A word on that last one: I would not buy a riqq with an external tuning mechanism as your main drum — and certainly not without holding it first. They tend to be less comfortable, and they’re built for a playing style different from the one I teach and play.
The diameter
The traditional and most common size is 23 cm. If you have small hands, 22 cm will do the job. If your hands are average or large and you want a deeper sound, 24 cm is the natural choice.
- 22 cm small hands
- 23 cm the traditional, most common size
- 24 cm larger hands, a deeper sound
- 25 cm an extra set of jingles — a sound feature, not a main riqq
There are 25 cm riqqs with an extra set of jingles, but I wouldn’t buy that as a main drum — only as an additional one for its sound. The 25 cm tends to be much heavier and asks for more control.
Depth — the one to get right
This is the factor most people overlook, and it matters enormously, because the depth of the frame governs your whole grip. A riqq too deep for your hands makes playing very difficult — sometimes simply impossible. The common depth of a modern riqq is 5.5 cm; a traditional Egyptian riqq is around 6 cm. Unless you have very big hands, never go deeper than 5.5 cm. If your hands are small, some makers will build a shallower frame, closer to 5 cm. Don’t compromise here — depth literally affects your everyday practice.

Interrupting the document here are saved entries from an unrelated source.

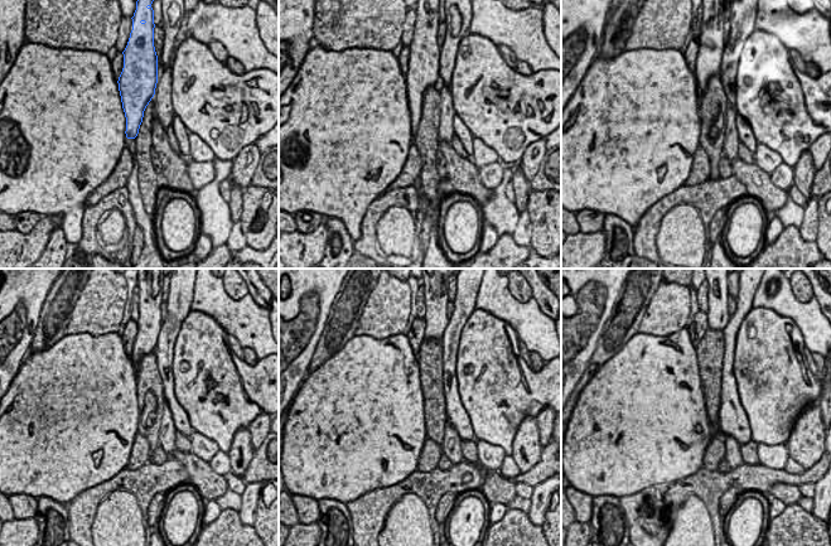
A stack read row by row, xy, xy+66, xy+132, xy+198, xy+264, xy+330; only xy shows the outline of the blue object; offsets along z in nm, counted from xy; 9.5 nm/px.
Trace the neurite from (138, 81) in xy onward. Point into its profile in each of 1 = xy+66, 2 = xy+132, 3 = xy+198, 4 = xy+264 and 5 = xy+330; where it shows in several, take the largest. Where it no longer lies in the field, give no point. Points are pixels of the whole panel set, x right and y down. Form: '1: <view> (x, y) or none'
1: xy+66 (424, 68)
2: xy+132 (711, 39)
3: xy+198 (150, 319)
4: xy+264 (438, 307)
5: xy+330 (713, 313)

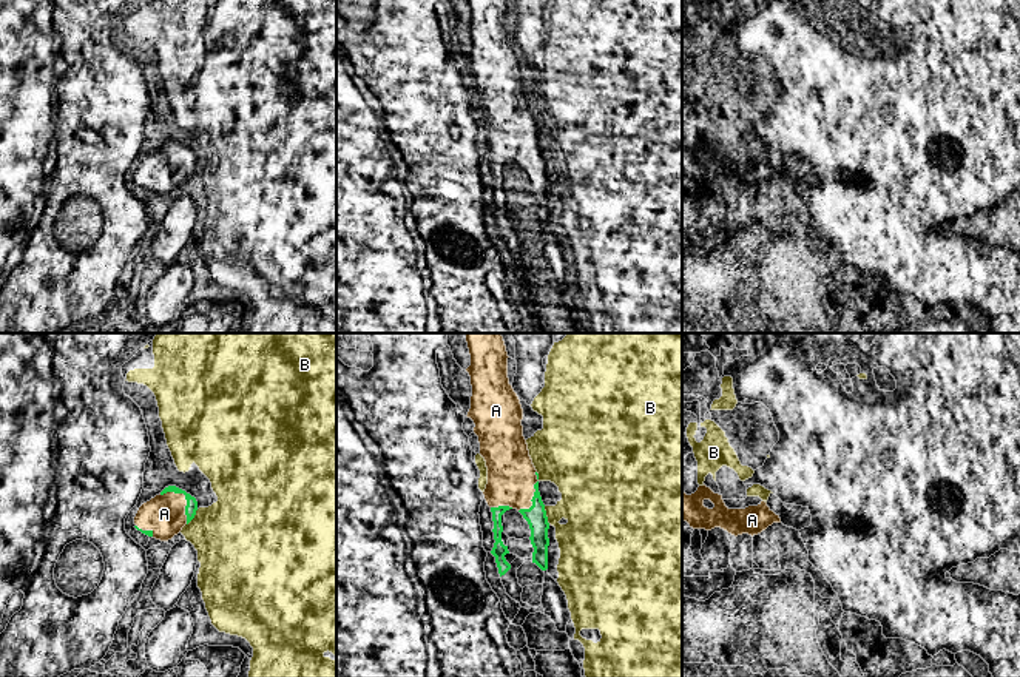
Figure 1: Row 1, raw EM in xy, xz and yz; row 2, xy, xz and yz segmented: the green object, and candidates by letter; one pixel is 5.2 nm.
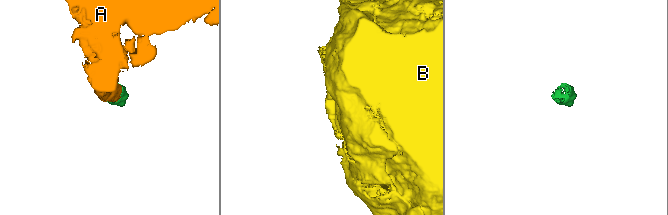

Don’t compromise on depth. It decides whether the drum fits your hands — or fights them every day.
Weight
Traditional riqqs are lighter, having no tuning mechanism. Modern riqqs can be medium-to-heavy depending on the design — the paint, the size, the frame; covered in mother-of-pearl, much heavier. External-tuning riqqs are often heavier still. As a rule, I wouldn’t cross roughly 800–900 grams. If your hands aren’t very strong, look for something lighter — and ask the builder, it’s something they’ll know. The one to avoid outright is the simple Alexandria riqq: extremely heavy, and basically unplayable unless you have very strong hands.
Skin
Your main options are natural skin — mostly goat and fish — and plastic. Thickness shapes the sound the same way for both: a thicker skin gives a drier sound, a thinner skin a more resonant one. Among plastics you’ll find transparent, semi-transparent, and fully opaque heads — each a different thickness, so each its own voice. Ask for videos and let your ears choose. Sayidi fish skin is considered the most traditional and the best for riqq — but the fish were nearly hunted to extinction, so it can be hard to find now. With any of them, ask for recordings of the options and let your ears be the judge.
The makers I trust
One of the biggest problems in the market is that the good makers often take a long time — some close to a year — to build and ship a drum, which complicates everything. So I’ll try to balance quality with practicality.
The legendary modern-riqq maker is Kevork, in Lebanon — the first innovator of this kind of riqq, and still the top of the craft. His drums sell mostly second-hand at very high prices; only worth it if you can truly afford it, because the price is more the collector’s value than a difference in quality you’ll actually feel.
My own go-to these days is the Lebanese maker Elias Nakhle — “Nakhle Percussion” — top quality with good delivery times most of the time. Also from Lebanon, Ghassan riqqs are good, though the logistics can be trickier. In Turkey, several builders make solid riqqs at a good price with very good delivery — Salim Percussion and Sonika Percussion among them. In the traditional category I’d go with Amir Ezzat — bearing in mind these need a lot of maintenance, including a heating pad on humid days.
There are other good makers out there, but some have proved unreliable on delivery, so I’ve left their names out.
A riqq that fits your hands is one you’ll actually want to pick up. Choose carefully once — and then it simply gets out of your way.